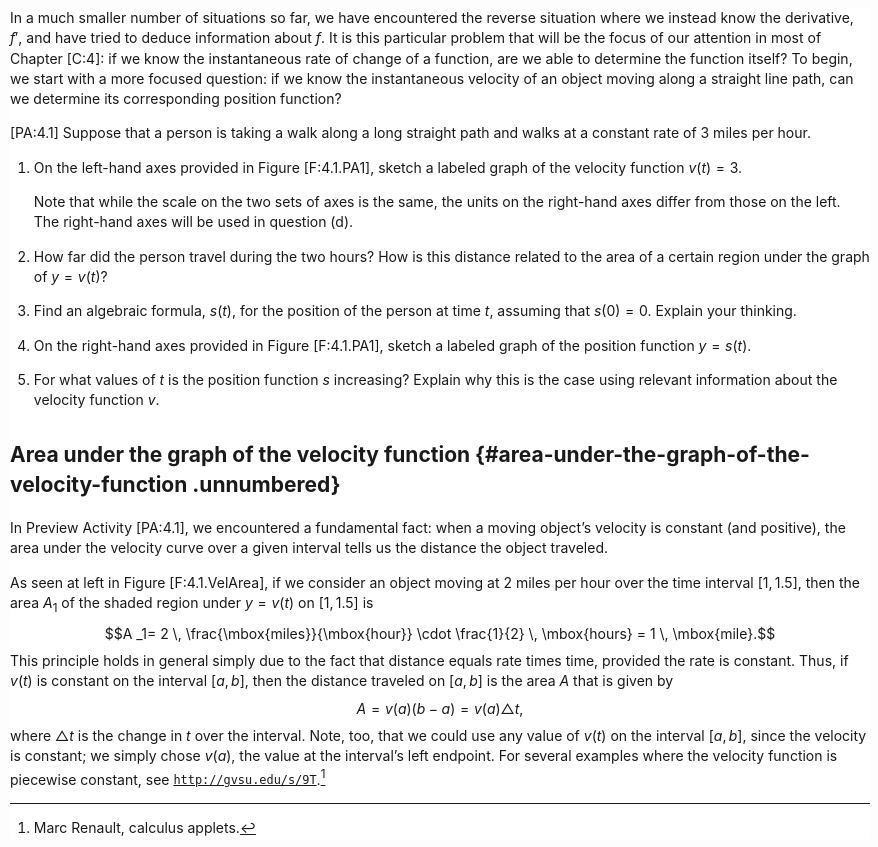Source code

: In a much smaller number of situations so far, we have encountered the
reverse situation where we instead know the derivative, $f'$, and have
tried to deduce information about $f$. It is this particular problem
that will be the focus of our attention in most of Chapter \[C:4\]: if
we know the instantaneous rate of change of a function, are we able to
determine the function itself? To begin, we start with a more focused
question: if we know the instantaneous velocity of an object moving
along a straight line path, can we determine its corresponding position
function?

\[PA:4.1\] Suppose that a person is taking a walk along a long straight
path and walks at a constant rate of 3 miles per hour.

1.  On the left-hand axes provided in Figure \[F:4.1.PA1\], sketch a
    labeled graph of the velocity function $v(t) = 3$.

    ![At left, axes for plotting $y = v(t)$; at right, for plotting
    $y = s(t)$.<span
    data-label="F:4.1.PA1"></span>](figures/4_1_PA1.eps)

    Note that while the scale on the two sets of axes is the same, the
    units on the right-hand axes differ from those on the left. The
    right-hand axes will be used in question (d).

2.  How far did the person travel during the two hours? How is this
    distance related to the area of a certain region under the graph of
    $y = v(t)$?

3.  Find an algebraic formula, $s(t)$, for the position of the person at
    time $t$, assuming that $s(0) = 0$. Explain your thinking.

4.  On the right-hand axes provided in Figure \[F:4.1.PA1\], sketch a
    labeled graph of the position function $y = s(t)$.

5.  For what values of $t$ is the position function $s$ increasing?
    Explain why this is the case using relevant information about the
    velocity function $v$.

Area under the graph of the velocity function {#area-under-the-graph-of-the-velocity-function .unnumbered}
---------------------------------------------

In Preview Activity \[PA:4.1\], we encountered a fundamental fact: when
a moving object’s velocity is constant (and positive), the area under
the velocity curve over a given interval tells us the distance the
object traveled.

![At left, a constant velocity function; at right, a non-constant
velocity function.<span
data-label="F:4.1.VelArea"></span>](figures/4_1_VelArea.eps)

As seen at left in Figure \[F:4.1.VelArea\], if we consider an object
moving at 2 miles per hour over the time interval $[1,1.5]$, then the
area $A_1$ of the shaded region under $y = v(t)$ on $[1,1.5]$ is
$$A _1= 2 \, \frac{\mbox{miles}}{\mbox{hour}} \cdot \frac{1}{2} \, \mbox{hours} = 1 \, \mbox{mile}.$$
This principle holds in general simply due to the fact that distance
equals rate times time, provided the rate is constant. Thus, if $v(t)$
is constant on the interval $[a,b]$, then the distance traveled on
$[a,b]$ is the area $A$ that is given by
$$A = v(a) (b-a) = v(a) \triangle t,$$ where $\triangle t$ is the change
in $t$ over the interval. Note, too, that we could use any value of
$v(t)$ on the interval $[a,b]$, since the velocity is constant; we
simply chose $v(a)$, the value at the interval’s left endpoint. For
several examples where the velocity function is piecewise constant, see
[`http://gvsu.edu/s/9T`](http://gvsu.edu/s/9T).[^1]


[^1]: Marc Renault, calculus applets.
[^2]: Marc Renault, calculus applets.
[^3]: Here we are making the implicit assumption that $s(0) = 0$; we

┄┄┄┄┄┄┄┄┄┄

▸ Problem statement
Look back at the data above. Transcribe exactly the lines starting at the line that contains "right, a non-constant" and ending at the line that contains "area $A_1$ of".

▸ Answer box
![At left, a constant velocity function; at right, a non-constant
velocity function.<span
data-label="F:4.1.VelArea"></span>](figures/4_1_VelArea.eps)

As seen at left in Figure \[F:4.1.VelArea\], if we consider an object
moving at 2 miles per hour over the time interval $[1,1.5]$, then the
area $A_1$ of the shaded region under $y = v(t)$ on $[1,1.5]$ is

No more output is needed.